Here is the question I want to solve:
Prove that the subgroup of $SL_2(\mathbb F_3)$ generated by $\begin{pmatrix} 0 & -1 \\ 1 & 0 \end{pmatrix}$ and $\begin{pmatrix} 1 & 1 \\ 1 & -1 \end{pmatrix}$ is isomorphic to the quaternion group of order $8.$[use a presentation for $\mathcal{Q}_8$]
Here is a solution I found online:
A presentation for $\mathcal{Q}_8,$ is $$\langle i,j | i^2 = j^2, i^4 = 1, ij = -ji \rangle$$ Which means that $i,j$ generates $\mathcal{Q}_8$ and they satisfy the relations $i^2 = j^2, i^4 = 1, ji = -ij = i^3j.$
Let $A = \begin{pmatrix} 0 & -1 \\ 1 & 0 \end{pmatrix}$ and $B = \begin{pmatrix} 1 & 1 \\ 1 & -1 \end{pmatrix}.$ Define $\varphi: \{i,j\} \rightarrow \langle A, B \rangle $ as $\varphi(i) = A$ and $\varphi(j) = B.$
Now, note that by direct calculation , the subgroup generated by $A$ is $$\langle A \rangle = \{ \begin{pmatrix} 0 & -1 \\ 1 & 0 \end{pmatrix}, \begin{pmatrix} -1 & 0 \\ 0 & -1 \end{pmatrix}, \begin{pmatrix} 0 & 1 \\ -1 & 0 \end{pmatrix}, \begin{pmatrix} 1 & 0 \\ 0 & 1 \end{pmatrix} \}$$ And also, by direct calculation , the subgroup generated by $B$ is $$\langle B \rangle = \{ \begin{pmatrix} 1 & 1 \\ 1 & -1 \end{pmatrix}, \begin{pmatrix} -1 & 0 \\ 0 & -1 \end{pmatrix}, \begin{pmatrix} -1 & -1 \\ -1 & 1 \end{pmatrix}, \begin{pmatrix} 1 & 0 \\ 0 & 1 \end{pmatrix} \}$$ And it is clear that $|A|=|B| = 4$ and $A^2 = B^2.$\
Also, by direct calculation, we have that $BA = \begin{pmatrix} 1 & -1 \\ -1 & -1 \end{pmatrix} = A^3B.$
Here by the lemma $\varphi$ extends to an injective homomorphism $$\bar{\varphi} : \mathcal{Q}_8 \rightarrow \langle A, B \rangle $$ Also, by construction $\bar{\varphi}$ is surjective. Hence the required is proved.
My questions are:
1-I do not know what lemma says that $\varphi$ is an injective homomorphism, tthis problem is #10 in section 2.4 of Dummit and Foote (3rd edition) and I could not find any lemma that said this. Could anyone help me in proving that $\varphi$ is an injective homomorphism please?

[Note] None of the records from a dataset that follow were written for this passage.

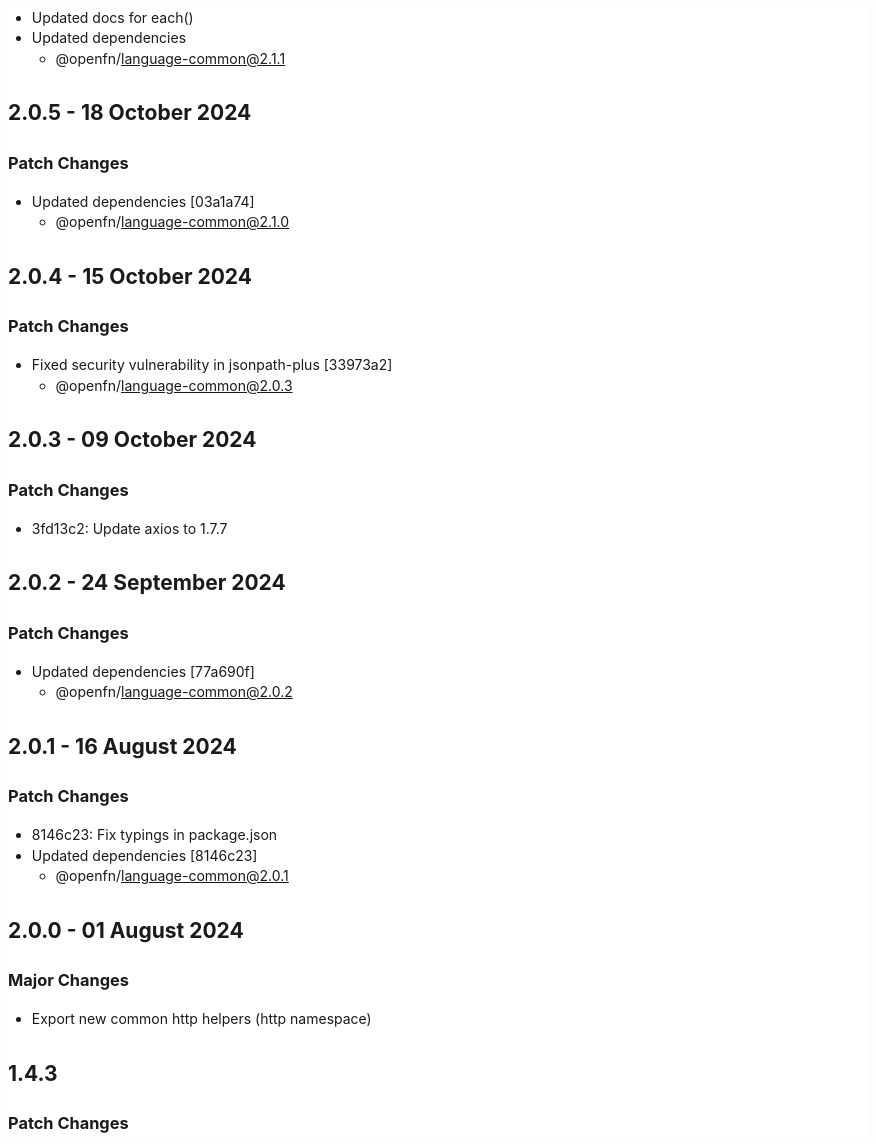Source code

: - Updated docs for each()
- Updated dependencies
  - @openfn/language-common@2.1.1

## 2.0.5 - 18 October 2024

### Patch Changes

- Updated dependencies \[03a1a74]
  - @openfn/language-common@2.1.0

## 2.0.4 - 15 October 2024

### Patch Changes

- Fixed security vulnerability in jsonpath-plus \[33973a2]
  - @openfn/language-common@2.0.3

## 2.0.3 - 09 October 2024

### Patch Changes

- 3fd13c2: Update axios to 1.7.7

## 2.0.2 - 24 September 2024

### Patch Changes

- Updated dependencies \[77a690f]
  - @openfn/language-common@2.0.2

## 2.0.1 - 16 August 2024

### Patch Changes

- 8146c23: Fix typings in package.json
- Updated dependencies \[8146c23]
  - @openfn/language-common@2.0.1

## 2.0.0 - 01 August 2024

### Major Changes

- Export new common http helpers (http namespace)

## 1.4.3

### Patch Changes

2- Why by construction is $\bar{\varphi}$ is surjective? what confuses me is that $\langle A, B \rangle $ is the subgroup generated by $A$ and $B$ and not the set that contains $A$ and $B,$ Could anyone explain to me this please?
You know that $A^2=B^2$, $A^4=\operatorname{Id}_2$, and that $AB=-BA$. So, since $\mathcal Q_8$ since the group generated by two generators $i$ and $j$ and by the relations $i^2=j^2$, $i^4=e$, and $ij=-ji$, there is a surjective group homomorphism $\varphi$ from $\mathcal Q_8$ onto the subgroup $G$ of $SL_2(\Bbb F_3)$ spanned by $A$ and $B$. But $\mathcal Q_8$ and $G$ have $8$ elements each. Therefore, $\varphi$ is a bijection.